Arnaud Desplechin retrouve les obsessions et les motifs (les névroses et les haines familiales, la mort…) qui se déclinent depuis toujours dans son cinéma avec ici un mélodrame vibrant mais aussi quelques sorties de route presque embarrassantes.
Roubaix, une lumière et Tromperie renouvelaient sensiblement le cinéma d’Arnaud Desplechin : en s’intéressant à d’autres thématiques, en adaptant un autre auteur, le réalisateur avait pris quelques distances avec ses motifs de prédilection. Il y replonge radicalement aujourd’hui, dans un drame familial qui convoque toutes les figures hantant ses récits depuis les origines : des personnages névrosés, la haine des siens, la vigueur de passions plus grandes que soit et la confrontation à l’épreuve du deuil.
Pour qui aime son cinéma, ces retrouvailles peuvent réjouir ; mais cette permanence peut aussi inquiéter tant elle confine par moments à l’autocitation. La Vie des morts, Comment je me suis disputé…, Rois et Reine, Un conte de Noël semblent ainsi égrenés au fil de cette intrigue où enfant et parents meurent, et ceux qui restent se déchirent. À ce stade, le cinéma de Desplechin devient une sorte de vivier, un nœud où bouillonnent ses obsessions et les motifs se déclinent presque à l’infini, à la fois pour confronter l’homme à ce qu’il craint (la mort) et conjurer ce qu’il a déjà traversé (comme, par exemple, des livres publiés pour régler des comptes).
La question du bout de course est d’autant plus prégnante ici que le cinéaste écrit sans entraves, et embrasse le mélodrame à cœur perdu. En découlent certaines sorties de route presque embarrassantes : des larmes ou des gémissements exacerbés, des phrases éculées (« Ta colère s’effacera comme un dessin sur le sable ») et, surtout, un final qui, ne pouvant être ironique, s’avère vraiment problématique.
Pourtant, dès cette ouverture radicale, le cinéma de Desplechin continue de vibrer. Melvil Poupaud reprend là où le fidèle Amalric a toujours excellé, et se plie avec panache dans cette composition fiévreuse où l’on sourit pour acérer la haine, comme un masque supplémentaire à la tristesse d’un amour brisé. Les personnages de Desplechin avancent tous masqués, et passent par l’écriture, le théâtre, l’opium et les grandes phrases pour mimer la maitrise.
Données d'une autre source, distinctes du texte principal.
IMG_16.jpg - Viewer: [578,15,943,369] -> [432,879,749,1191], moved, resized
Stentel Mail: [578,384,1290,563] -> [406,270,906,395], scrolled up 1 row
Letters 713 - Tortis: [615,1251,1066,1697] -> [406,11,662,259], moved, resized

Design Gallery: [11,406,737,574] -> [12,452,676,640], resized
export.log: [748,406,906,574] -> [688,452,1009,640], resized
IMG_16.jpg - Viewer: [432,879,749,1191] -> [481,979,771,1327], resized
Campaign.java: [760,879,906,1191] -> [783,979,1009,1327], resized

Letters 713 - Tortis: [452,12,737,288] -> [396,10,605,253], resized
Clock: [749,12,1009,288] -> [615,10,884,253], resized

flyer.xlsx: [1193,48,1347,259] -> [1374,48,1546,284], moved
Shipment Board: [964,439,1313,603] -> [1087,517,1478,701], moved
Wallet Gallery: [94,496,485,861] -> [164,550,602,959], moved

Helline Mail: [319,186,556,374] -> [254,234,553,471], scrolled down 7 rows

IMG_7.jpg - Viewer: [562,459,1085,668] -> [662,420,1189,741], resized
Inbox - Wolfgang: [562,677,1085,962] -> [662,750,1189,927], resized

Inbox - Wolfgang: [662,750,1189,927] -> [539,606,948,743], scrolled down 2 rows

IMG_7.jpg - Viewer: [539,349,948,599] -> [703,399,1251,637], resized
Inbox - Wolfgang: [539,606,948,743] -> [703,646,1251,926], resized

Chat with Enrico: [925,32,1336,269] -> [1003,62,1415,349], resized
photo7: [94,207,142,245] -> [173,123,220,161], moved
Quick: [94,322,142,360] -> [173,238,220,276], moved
Son cinéma en fait nécessairement trop parce que les individus composent avec des passions qui les dévorent et qu’ils essaient de dompter. En affiche géante dans le métro parisien, reclus dans la campagne en attente de construire une route qui permettra enfin de revoir les siens, les protagonistes font de leurs contradictions des éclaboussures compulsives. Il en ira de même pour les personnages secondaires, qui, pour rester près des grands blessés, partagent avec le sourire leur douleur : une compagne qui prétend vouloir être la femme d’un paria, un ami qui partage la défonce ou une fan transie de l’actrice qui se nourrira de sa souffrance plus que de tout autre chose.
Car ce Frère et Sœur, comme tous les autres films du cinéaste, est avant tout un récit de l’incarnation : la violente concentration de toutes les thématiques universelles au sein d’individus trop étroits et modestes pour les contenir. C’est à sa formidable direction d’acteurs qu’il se reconnait : Marion Cotillard et Melvil Poupaud se fondent intensément dans son univers, en dignes héritiers d’Amalric et Devos, accroissant ce sentiment étrange que cette tragédie est vouée à traverser les générations. Et à la manière dont les personnages se dirigent avec atermoiements vers le pardon, on saura en excuser les outrances.